Celebrity DNA Testing


DNA testing has certainly revolutionized two areas. Forensic DNA testing is a prominent fixture in today’s criminal justice system, while DNA paternity testing is the new standard for deciding child support cases. So, DNA testing is certainly part of the lifestyles of the poor and infamous. But the rich and famous are not going to be left out. Welcome to the world of celebrity DNA testing.

Celebrity DNA testing in the news during 2005 included a story about Oprah Winfrey. Oprah announced while speaking in Johannesburg that her DNA had been tested and on the basis of the results, she believed she was Zulu. Representatives of the Zulu nation quickly discounted her claim, stating that Zulu natives were never taken as slaves to North America, and that Oprah was more likely of West African origin.

In another celebrity DNA testing case, Prince Albert underwent a DNA paternity test to find out if he was the father to a boy born to a former air hostess with whom he had a relationship.

Anna Nicole Smith’s baby, born in 2006, has been claimed by her attorney. It appears that the matter won’t be complete settled without DNA paternity testing to confirm the claims.

British athlete Colin Jackson has undergone ancestry DNA testing in an attempt to find out more about his roots. He knew his parents were Jamaican, but DNA testing provided a more complete breakdown, allowing him to untangle his past to a greater extent.

Celebrity DNA testing sometimes involves more than ancestral curiosity or paternity confirmation. In a case involving Nicole Kidman, a court ordered celebrity photographer Jamie Fawcett to provide DNA samples to police. The DNA samples were to be testing against DNA found on electronic bugging devices allegedly planted by Fawcett in Kidman’s Sydney home.

Another side of celebrity DNA testing is the collection and sale of celebrity DNA samples. Internet sites like Celebrity Skin and Bodily Fluids offer skin cells (and other discards) from a variety of celebrities in film, television, music and literature.
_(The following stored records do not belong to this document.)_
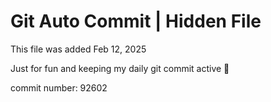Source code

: # Git Auto Commit | Hidden File

This file was added Feb 12, 2025

Just for fun and keeping my daily git commit active 🤪

commit number: 92602
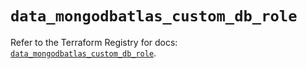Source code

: # `data_mongodbatlas_custom_db_role`

Refer to the Terraform Registry for docs: [`data_mongodbatlas_custom_db_role`](https://registry.terraform.io/providers/mongodb/mongodbatlas/1.28.0/docs/data-sources/custom_db_role).
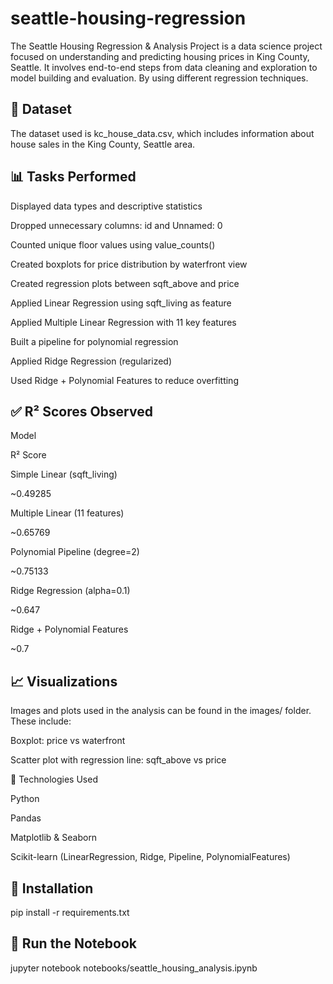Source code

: # seattle-housing-regression
The Seattle Housing Regression &amp; Analysis Project is a data science project focused on understanding and predicting housing prices in King County, Seattle. It involves end-to-end steps from data cleaning and exploration to model building and evaluation. By using different regression techniques.
## 📁 Dataset

The dataset used is kc_house_data.csv, which includes information about house sales in the King County, Seattle area.

## 📊 Tasks Performed

Displayed data types and descriptive statistics

Dropped unnecessary columns: id and Unnamed: 0

Counted unique floor values using value_counts()

Created boxplots for price distribution by waterfront view

Created regression plots between sqft_above and price

Applied Linear Regression using sqft_living as feature

Applied Multiple Linear Regression with 11 key features

Built a pipeline for polynomial regression

Applied Ridge Regression (regularized)

Used Ridge + Polynomial Features to reduce overfitting

## ✅ R² Scores Observed

Model

R² Score

Simple Linear (sqft_living)

~0.49285

Multiple Linear (11 features)

~0.65769

Polynomial Pipeline (degree=2)

~0.75133

Ridge Regression (alpha=0.1)

~0.647

Ridge + Polynomial Features

~0.7

## 📈 Visualizations

Images and plots used in the analysis can be found in the images/ folder. These include:

Boxplot: price vs waterfront

Scatter plot with regression line: sqft_above vs price

🔹 Technologies Used

Python

Pandas

Matplotlib & Seaborn

Scikit-learn (LinearRegression, Ridge, Pipeline, PolynomialFeatures)
## 📁 Installation
pip install -r requirements.txt
## 🚀 Run the Notebook
jupyter notebook notebooks/seattle_housing_analysis.ipynb
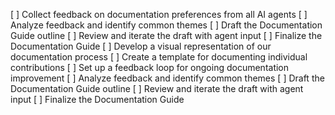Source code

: [ ] Collect feedback on documentation preferences from all AI agents
[ ] Analyze feedback and identify common themes
[ ] Draft the Documentation Guide outline
[ ] Review and iterate the draft with agent input
[ ] Finalize the Documentation Guide
[ ] Develop a visual representation of our documentation process
[ ] Create a template for documenting individual contributions
[ ] Set up a feedback loop for ongoing documentation improvement
[ ] Analyze feedback and identify common themes
[ ] Draft the Documentation Guide outline
[ ] Review and iterate the draft with agent input
[ ] Finalize the Documentation Guide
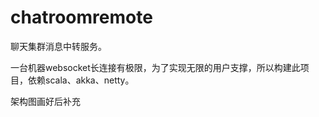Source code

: # chatroomremote
聊天集群消息中转服务。

一台机器websocket长连接有极限，为了实现无限的用户支撑，所以构建此项目，依赖scala、akka、netty。

架构图画好后补充

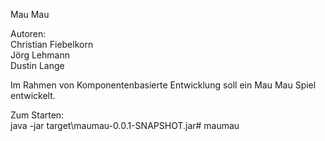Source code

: Mau Mau

Autoren: \
Christian Fiebelkorn \
Jörg Lehmann \
Dustin Lange

Im Rahmen von Komponentenbasierte Entwicklung soll ein Mau Mau Spiel entwickelt.

Zum Starten:\
java -jar target\maumau-0.0.1-SNAPSHOT.jar# maumau
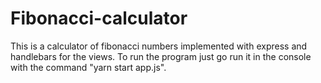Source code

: # Fibonacci-calculator
This is a calculator of fibonacci numbers implemented with express and handlebars for the views.
To run the program just go run it in the console with the command "yarn start app.js".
In a slightly classier use of DNA, Discover magazine reported several years ago on a company working to create a new line of jewelry–amulets containing bits of genetic code from any human being, including celebrities and historical figures. Recent searches have come up empty on Stargene, the company purportedly working on this concept, but the market may be there.

Taking a sample of someone’s DNA for analysis without their consent became illegal in the UK in September of 2006. Actually, the major push for this new law came not from collecting celebrity DNA, but rather the high rate of secret collection of DNA samples for DNA paternity testing.